### What to work on
Render the listing from the line containing "Rat, Ratsfraktionen & Ratsmitglieder" through its final line as a Markdown table with the columns Row and Line, numbering each row and omitting blank lines. Leave the pictures out.

### Data for review
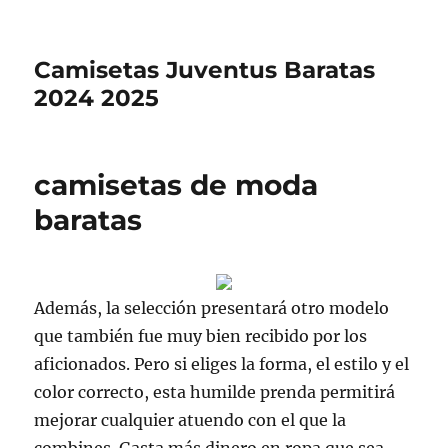
Camisetas Juventus Baratas
2024 2025
camisetas de moda
baratas
Además, la selección presentará otro modelo
que también fue muy bien recibido por los
aficionados. Pero si eliges la forma, el estilo y el
color correcto, esta humilde prenda permitirá
mejorar cualquier atuendo con el que la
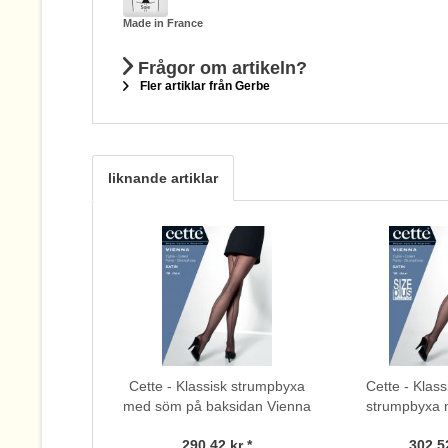
Made in France
Frågor om artikeln?
Fler artiklar från Gerbe
liknande artiklar
Cette - Klassisk strumpbyxa
Cette - Klass
med söm på baksidan Vienna
strumpbyxa
baksidan
290,42 kr *
302,52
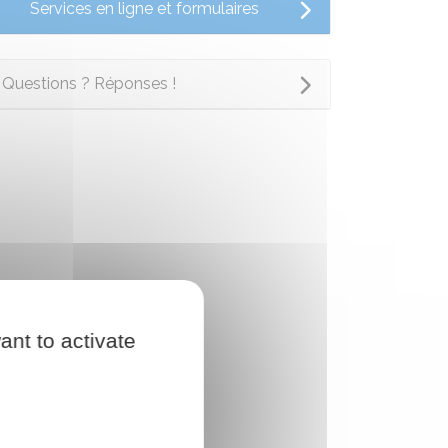
Services en ligne et formulaires
Questions ? Réponses !
ant to activate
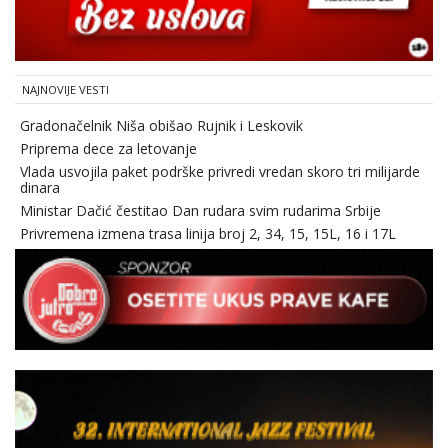
NAJNOVIJE VESTI
Gradonačelnik Niša obišao Rujnik i Leskovik
Priprema dece za letovanje
Vlada usvojila paket podrške privredi vredan skoro tri milijarde
dinara
Ministar Dačić čestitao Dan rudara svim rudarima Srbije
Privremena izmena trasa linija broj 2, 34, 15, 15L, 16 i 17L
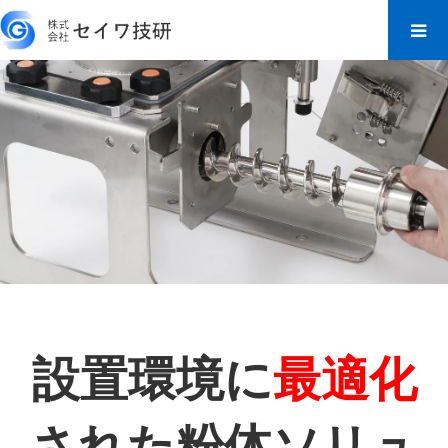
設置環境に
最適化
された粉体ソリュ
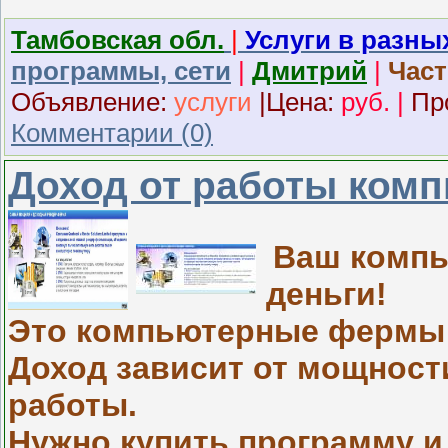
Тамбовская обл.
|
Услуги в разны
программы, сети
|
Дмитрий
|
Част
Объявление:
услуги
|
Ц
ена:
руб.
|
Пр
Комментарии (0)
Доход от работы комп
Ваш компь
деньги!
Это компьютерные фермы 
Доход зависит от мощност
работы.
Нужно купить программу и 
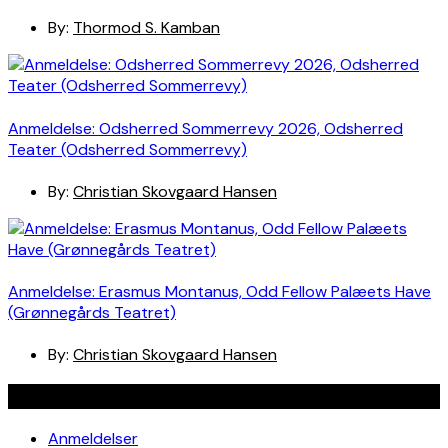
By:
Thormod S. Kamban
Anmeldelse: Odsherred Sommerrevy 2026, Odsherred
Teater (Odsherred Sommerrevy)
By:
Christian Skovgaard Hansen
Anmeldelse: Erasmus Montanus, Odd Fellow Palæets Have
(Grønnegårds Teatret)
By:
Christian Skovgaard Hansen
Navigation
Anmeldelser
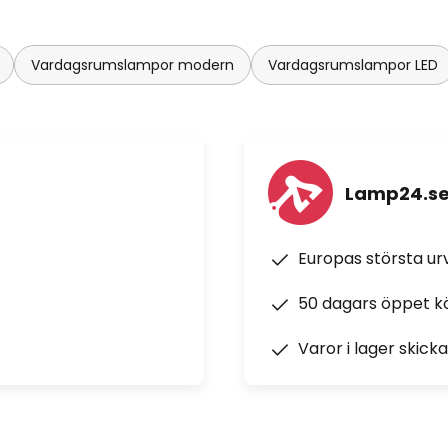
Vardagsrumslampor modern
Vardagsrumslampor LED
Lamp24.s
Europas största u
50 dagars öppet k
Varor i lager skick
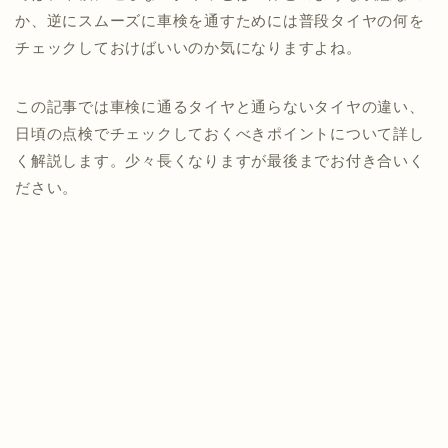
か、逆にスムーズに車検を通すためには普段タイヤの何を
チェックしておけばいいのか気になりますよね。
この記事では車検に通るタイヤと通らないタイヤの違い、
日頃の点検でチェックしておくべきポイントについて詳し
く解説します。少々長くなりますが最後までお付き合いく
ださい。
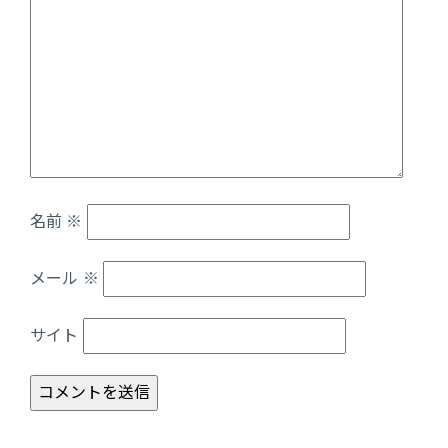
名前
※
メール
※
サイト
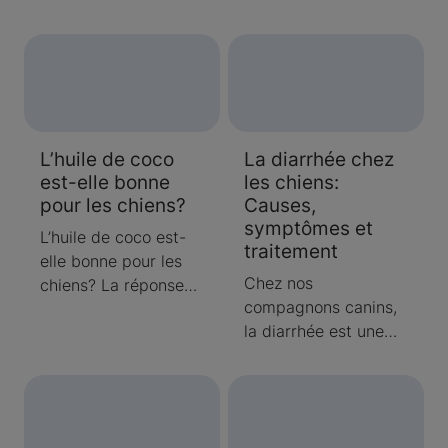
La nourriture crue
internautes. Envie
pour chats comporte
d’en apprendre plus
des avantages pour
sur cette race de
la santé ainsi que des
chiens aussi
préoccupations en
adorables que courts
matière de sécurité.
sur pattes? Nous
L’huile de coco
La diarrhée chez
Apprenez-en plus ici.
avons été à la pêche
est-elle bonne
les chiens:
aux informations
pour les chiens?
Causes,
inédites lors du
symptômes et
National Dog Show
L’huile de coco est-
traitement
de 2014 présenté par
elle bonne pour les
Purina.
Chez nos
chiens? La réponse
compagnons canins,
est compliquée. Bien
la diarrhée est une
que l’on dise que
affection courante.
l’huile de coco fait
des merveilles sur la
santé humaine, ses
effets sur les chiens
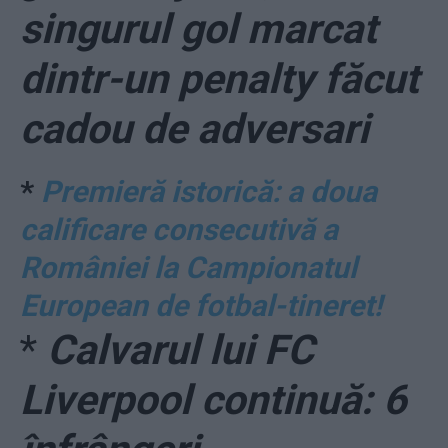
singurul gol marcat
dintr-un penalty făcut
cadou de adversari
*
Premieră istorică: a doua
calificare consecutivă a
României la Campionatul
European de fotbal-tineret!
*
Calvarul lui FC
Liverpool continuă: 6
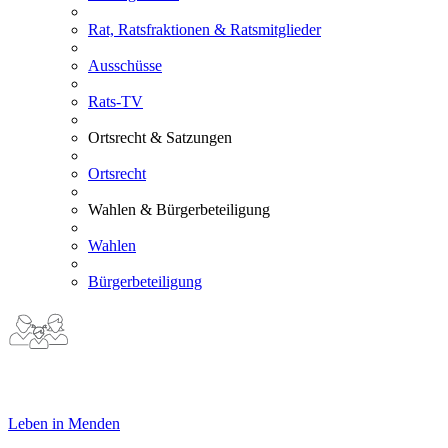
Rat, Ratsfraktionen & Ratsmitglieder
Ausschüsse
Rats-TV
Ortsrecht & Satzungen
Ortsrecht
Wahlen & Bürgerbeteiligung
Wahlen
Bürgerbeteiligung
Leben in Menden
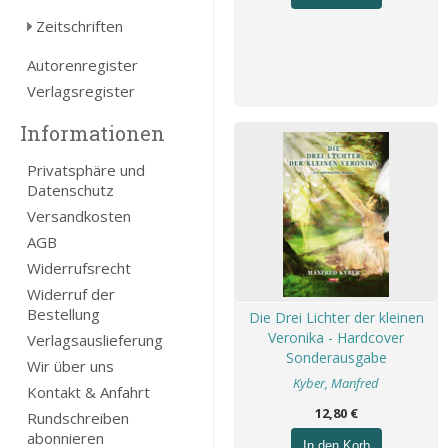
Zeitschriften
Autorenregister
Verlagsregister
Informationen
Privatsphäre und
Datenschutz
Versandkosten
AGB
Widerrufsrecht
Widerruf der
Bestellung
Die Drei Lichter der kleinen
Veronika - Hardcover
Verlagsauslieferung
Sonderausgabe
Wir über uns
Kyber, Manfred
Kontakt & Anfahrt
12,80 €
Rundschreiben
abonnieren
In den Korb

### Result of the exercise
| Row | Line |
|---|---|
| 1 | Rat, Ratsfraktionen & Ratsmitglieder |
| 2 | Ausschüsse |
| 3 | Rats-TV |
| 4 | Ortsrecht & Satzungen |
| 5 | Ortsrecht |
| 6 | Wahlen & Bürgerbeteiligung |
| 7 | Wahlen |
| 8 | Bürgerbeteiligung |
| 9 | Leben in Menden |
| 10 | Zeitschriften |
| 11 | Autorenregister |
| 12 | Verlagsregister |
| 13 | Informationen |
| 14 | Privatsphäre und |
| 15 | Datenschutz |
| 16 | Versandkosten |
| 17 | AGB |
| 18 | Widerrufsrecht |
| 19 | Widerruf der |
| 20 | Bestellung |
| 21 | Die Drei Lichter der kleinen |
| 22 | Veronika - Hardcover |
| 23 | Verlagsauslieferung |
| 24 | Sonderausgabe |
| 25 | Wir über uns |
| 26 | Kyber, Manfred |
| 27 | Kontakt & Anfahrt |
| 28 | 12,80 € |
| 29 | Rundschreiben |
| 30 | abonnieren |
| 31 | In den Korb |